[Records from a dataset]
* * *
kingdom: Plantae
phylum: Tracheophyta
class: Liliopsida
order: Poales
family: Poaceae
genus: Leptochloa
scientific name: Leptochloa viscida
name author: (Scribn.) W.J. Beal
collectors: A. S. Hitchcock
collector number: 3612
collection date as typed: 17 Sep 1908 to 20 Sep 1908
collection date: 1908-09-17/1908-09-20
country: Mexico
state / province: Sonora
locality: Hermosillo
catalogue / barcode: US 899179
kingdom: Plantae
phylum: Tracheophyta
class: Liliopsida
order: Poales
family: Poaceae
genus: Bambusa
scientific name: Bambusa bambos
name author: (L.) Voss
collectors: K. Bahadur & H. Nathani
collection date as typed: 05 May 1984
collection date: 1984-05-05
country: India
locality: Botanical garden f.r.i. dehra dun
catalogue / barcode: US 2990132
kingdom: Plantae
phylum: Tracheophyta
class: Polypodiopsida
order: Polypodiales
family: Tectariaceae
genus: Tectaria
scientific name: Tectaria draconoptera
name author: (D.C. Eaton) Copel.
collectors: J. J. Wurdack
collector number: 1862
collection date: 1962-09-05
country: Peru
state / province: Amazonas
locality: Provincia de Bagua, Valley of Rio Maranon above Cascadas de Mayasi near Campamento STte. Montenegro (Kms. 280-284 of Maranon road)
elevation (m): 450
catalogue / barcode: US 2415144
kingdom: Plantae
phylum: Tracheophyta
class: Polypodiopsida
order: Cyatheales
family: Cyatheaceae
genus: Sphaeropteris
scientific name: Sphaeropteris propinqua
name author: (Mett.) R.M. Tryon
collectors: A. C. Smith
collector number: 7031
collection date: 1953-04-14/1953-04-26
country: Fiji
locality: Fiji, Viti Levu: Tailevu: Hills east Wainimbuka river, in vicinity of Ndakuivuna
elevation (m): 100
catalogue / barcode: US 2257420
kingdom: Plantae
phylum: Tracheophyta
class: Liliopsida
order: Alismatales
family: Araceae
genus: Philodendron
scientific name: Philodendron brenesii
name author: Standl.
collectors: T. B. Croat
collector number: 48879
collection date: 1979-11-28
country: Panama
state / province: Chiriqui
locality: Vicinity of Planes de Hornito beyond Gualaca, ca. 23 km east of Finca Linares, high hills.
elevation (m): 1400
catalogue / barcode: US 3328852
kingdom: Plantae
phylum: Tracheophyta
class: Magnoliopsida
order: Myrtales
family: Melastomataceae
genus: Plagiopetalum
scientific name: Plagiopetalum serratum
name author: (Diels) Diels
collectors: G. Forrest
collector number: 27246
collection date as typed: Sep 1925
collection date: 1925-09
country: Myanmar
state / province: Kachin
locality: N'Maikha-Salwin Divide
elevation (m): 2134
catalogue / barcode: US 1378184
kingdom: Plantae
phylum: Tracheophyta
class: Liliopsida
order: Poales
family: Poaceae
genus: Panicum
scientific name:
* * *
Task goal = Reproduce every line of the items above without changing any character.

Solution to the problem =
kingdom: Plantae
phylum: Tracheophyta
class: Liliopsida
order: Poales
family: Poaceae
genus: Leptochloa
scientific name: Leptochloa viscida
name author: (Scribn.) W.J. Beal
collectors: A. S. Hitchcock
collector number: 3612
collection date as typed: 17 Sep 1908 to 20 Sep 1908
collection date: 1908-09-17/1908-09-20
country: Mexico
state / province: Sonora
locality: Hermosillo
catalogue / barcode: US 899179
kingdom: Plantae
phylum: Tracheophyta
class: Liliopsida
order: Poales
family: Poaceae
genus: Bambusa
scientific name: Bambusa bambos
name author: (L.) Voss
collectors: K. Bahadur & H. Nathani
collection date as typed: 05 May 1984
collection date: 1984-05-05
country: India
locality: Botanical garden f.r.i. dehra dun
catalogue / barcode: US 2990132
kingdom: Plantae
phylum: Tracheophyta
class: Polypodiopsida
order: Polypodiales
family: Tectariaceae
genus: Tectaria
scientific name: Tectaria draconoptera
name author: (D.C. Eaton) Copel.
collectors: J. J. Wurdack
collector number: 1862
collection date: 1962-09-05
country: Peru
state / province: Amazonas
locality: Provincia de Bagua, Valley of Rio Maranon above Cascadas de Mayasi near Campamento STte. Montenegro (Kms. 280-284 of Maranon road)
elevation (m): 450
catalogue / barcode: US 2415144
kingdom: Plantae
phylum: Tracheophyta
class: Polypodiopsida
order: Cyatheales
family: Cyatheaceae
genus: Sphaeropteris
scientific name: Sphaeropteris propinqua
name author: (Mett.) R.M. Tryon
collectors: A. C. Smith
collector number: 7031
collection date: 1953-04-14/1953-04-26
country: Fiji
locality: Fiji, Viti Levu: Tailevu: Hills east Wainimbuka river, in vicinity of Ndakuivuna
elevation (m): 100
catalogue / barcode: US 2257420
kingdom: Plantae
phylum: Tracheophyta
class: Liliopsida
order: Alismatales
family: Araceae
genus: Philodendron
scientific name: Philodendron brenesii
name author: Standl.
collectors: T. B. Croat
collector number: 48879
collection date: 1979-11-28
country: Panama
state / province: Chiriqui
locality: Vicinity of Planes de Hornito beyond Gualaca, ca. 23 km east of Finca Linares, high hills.
elevation (m): 1400
catalogue / barcode: US 3328852
kingdom: Plantae
phylum: Tracheophyta
class: Magnoliopsida
order: Myrtales
family: Melastomataceae
genus: Plagiopetalum
scientific name: Plagiopetalum serratum
name author: (Diels) Diels
collectors: G. Forrest
collector number: 27246
collection date as typed: Sep 1925
collection date: 1925-09
country: Myanmar
state / province: Kachin
locality: N'Maikha-Salwin Divide
elevation (m): 2134
catalogue / barcode: US 1378184
kingdom: Plantae
phylum: Tracheophyta
class: Liliopsida
order: Poales
family: Poaceae
genus: Panicum
scientific name:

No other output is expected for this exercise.